**CONJUNTO DE TAREFAS**
1: Responda, com base no texto sobre cestaria com esparto e palma:
(a) Em que ocasião as duas artesãs se conheceram pessoalmente pela primeira vez?
(b) Que programa, e promovido por que entidade, levou as artesãs a desenhar a sua própria residência criativa?
(c) Desde quando coexistem estas plantas e as respetivas técnicas na cultura material e imaterial algarvia?
2: Transcreva sem alterações, do texto sobre cestaria com esparto e palma, o trecho que começa em "Somos a Milena" e termina em "da Exposição Contra/Tempo.".

**TEXTO EM ANÁLISE**
Somos a Milena Kalte e a Ysaline Ophoff, duas artesãs que trabalham com fibras vegetais do Algarve, o esparto (Stipa tenacissima) e a palma (Chamaerops humilis). Ambas somos membros da Portugal Manual e conhecemo-nos pessoalmente pela primeira vez na inauguração da Exposição Contra/Tempo.


Apercebemo-nos rapidamente de que não partilhamos apenas a mesma paixão pela cestaria, mas também que ambas queremos criar mais espaços de colaboração e aprendizagem partilhada nas nossas vidas. A cestaria, como a maioria dos trabalhos manuais, costumava ser uma atividade feita em grupo, com uma dimensão social e afetiva. Ambas sentimos falta desses momentos de partilha no nosso dia-a dia de trabalho, já que a vida como artesãs profissionais nos leva a entrançar durante longos períodos de tempo, mas quase sempre sozinhas. Reconhecemos também que a falta de oferta de formação profissional em cestaria em Portugal coloca uma forte limitação à possibilidade de aprofundar os nossos conhecimentos técnicos e, a um nível social, de nos sentirmos conectadas com e apoiadas por uma comunidade de praticantes de cestaria.
Quando descobrimos o programa ‘Creative Exchange Residency’ promovido pela ECA (European Craft Alliance), decidimos desenhar a nossa própria residência criativa para ir ao encontro destas necessidades partilhadas: mais conexão, colaboração e aprendizagem. Queríamos descobrir aquilo que cada uma de nós – e as respetivas plantas com as quais trabalhamos – tinham para ensinar uma à outra.
As plantas com as quais trabalhamos, são muito distintas e parecidas ao mesmo tempo. O Esparto tem uma grande força e resistência perante o sol e a água (salgada) e pode usar-se cru ou pisado. A Palma, apesar da resistência das fibras, permite mais flexibilidade e é mais macia ao toque. Ambas integram a paisagem algarvia e crescem de forma espontânea em terrenos áridos e rochosos. A sua presença na paisagem contribui significativamente para a infiltração de água pluvial no solo e diminui a erosão e também a respiração do solo (dióxido de carbono (CO2) libertado do solo). Resistem ainda a temperaturas elevadas e longos períodos de seca.
Estas plantas e as respetivas técnicas coexistiram na cultura material e imaterial algarvia desde a Idade Moderna. Tendo em conta esta longa história paralela e o facto de coabitarem a mesma paisagem, pareceu-nos curioso que nunca tivéssemos visto um objeto que combinasse as duas plantas. Desta curiosidade nasceu a vontade de explorar a ligação entre ambas, tanto de forma literal como metafórica. Como é que estas duas fibras podem ser entrelaçadas? Onde é que as suas histórias divergem ou se sobrepõem? E como é que as suas qualidades se podem potenciar mutuamente?

Imagens com caixas delimitadoras:

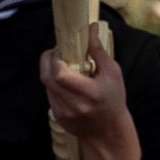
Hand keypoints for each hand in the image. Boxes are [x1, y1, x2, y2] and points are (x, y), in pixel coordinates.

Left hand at [40, 27, 129, 142]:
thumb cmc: (114, 99)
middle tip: (56, 53)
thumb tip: (90, 27)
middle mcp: (75, 105)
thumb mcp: (113, 74)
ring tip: (62, 66)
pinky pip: (49, 94)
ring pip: (46, 85)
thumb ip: (99, 51)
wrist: (109, 131)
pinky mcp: (58, 117)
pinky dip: (53, 84)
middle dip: (47, 61)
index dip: (55, 58)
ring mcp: (64, 113)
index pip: (60, 74)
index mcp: (90, 93)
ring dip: (50, 72)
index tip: (61, 50)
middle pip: (47, 78)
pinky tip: (64, 82)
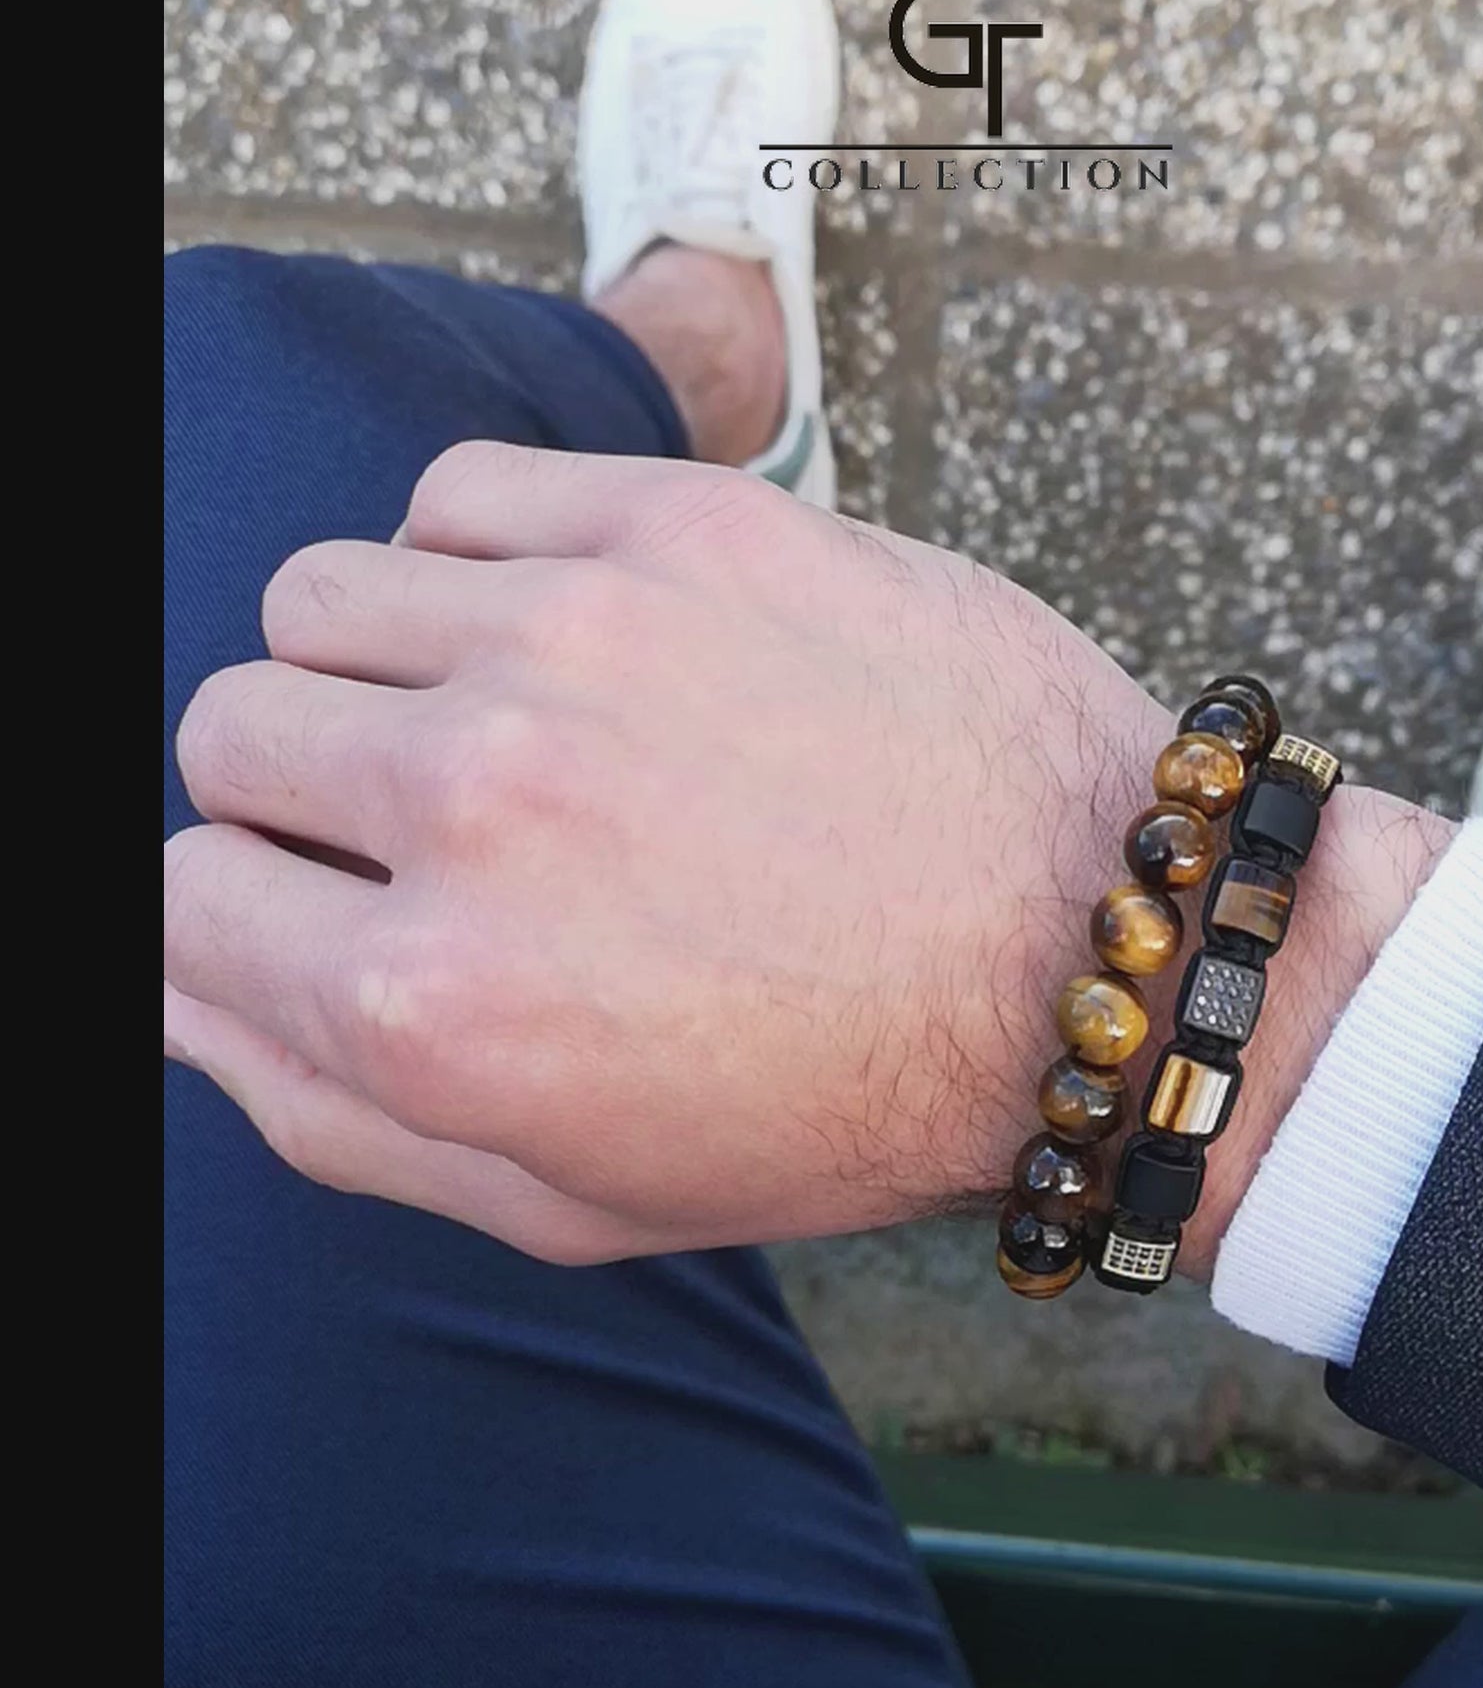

**LISTA DE RESPOSTAS**
1:
(a) Na inauguração da Exposição Contra/Tempo.
(b) O programa 'Creative Exchange Residency', promovido pela ECA (European Craft Alliance).
(c) Desde a Idade Moderna.

2:
Somos a Milena Kalte e a Ysaline Ophoff, duas artesãs que trabalham com fibras vegetais do Algarve, o esparto (Stipa tenacissima) e a palma (Chamaerops humilis). Ambas somos membros da Portugal Manual e conhecemo-nos pessoalmente pela primeira vez na inauguração da Exposição Contra/Tempo.